Passage to read below:
Today was our second class of our Therapeutic Recreation in Outdoor Settings. We began this class with a visit from the Therapeutic Dog Program – St. John Ambulance. This is a program which I was fairly familiar with as I have tried in my past as the Program Coordinator for the Town of Holyrood to have for a Wellness Sessions – Forever Young Program to visit, unfortunately due to time restrains and availability on our behalf we were unable to offer this at the present time. Once the dogs were brought into the room one could simply feel the level of stress from all classmates alleviate and automatically people gravitated towards the animals and often hear people saw “awh” and other such words. The Therapy Dog Program requires both the volunteer as well the animal to undergo extensive screening to ensure that both are suitable for the program. It was evident that dog and parent both wreak the benefits from this program just as much as the people that this is geared towards. During the visit the volunteers spoke about their experiences during visits in particular with the children. The power of presence is something I am a firm believer in.
End of Passage to read.
Data below:
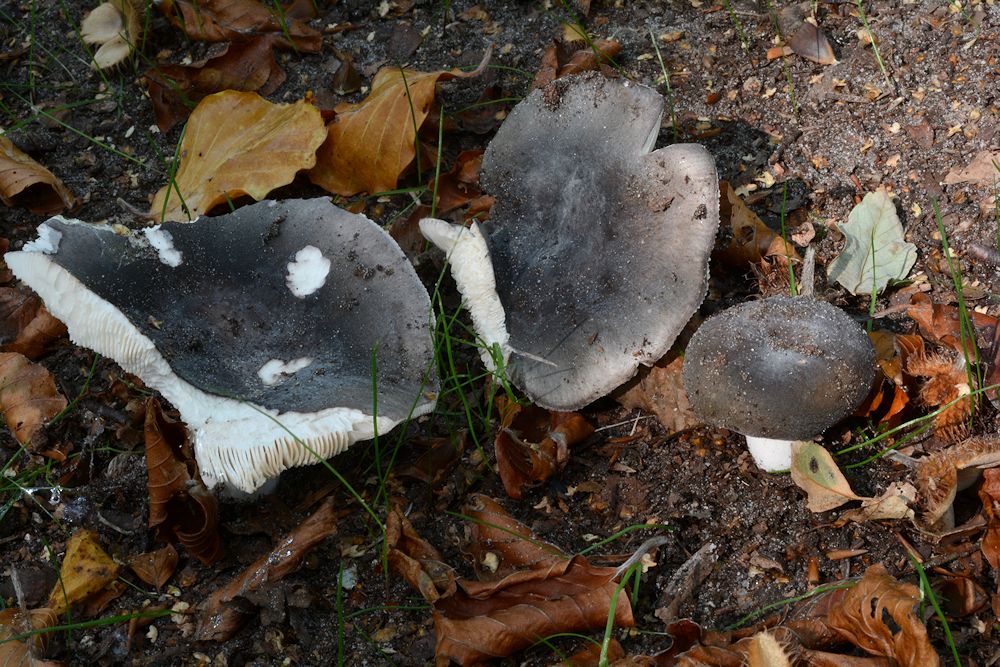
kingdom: Fungi
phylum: Basidiomycota
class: Agaricomycetes
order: Russulales
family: Russulaceae
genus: Russula
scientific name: Russula parazurea
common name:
End of Data.
[Task 1]
Answer these questions about the class reflection:
(a) What position did the writer once hold for the Town of Holyrood?
(b) Who must undergo extensive screening for the Therapy Dog Program?
(c) What did the volunteers speak about during the visit?
[Task 2] In the class reflection, what responses from the classmates are described once the dogs were brought into the room?

[Response 1]
(a) Program Coordinator.
(b) Both the volunteer and the animal.
(c) Their experiences during visits, in particular with the children.

[Response 2]
- Their level of stress eased.
- They gravitated toward the animals.
- They were often heard saying "awh" and other such words.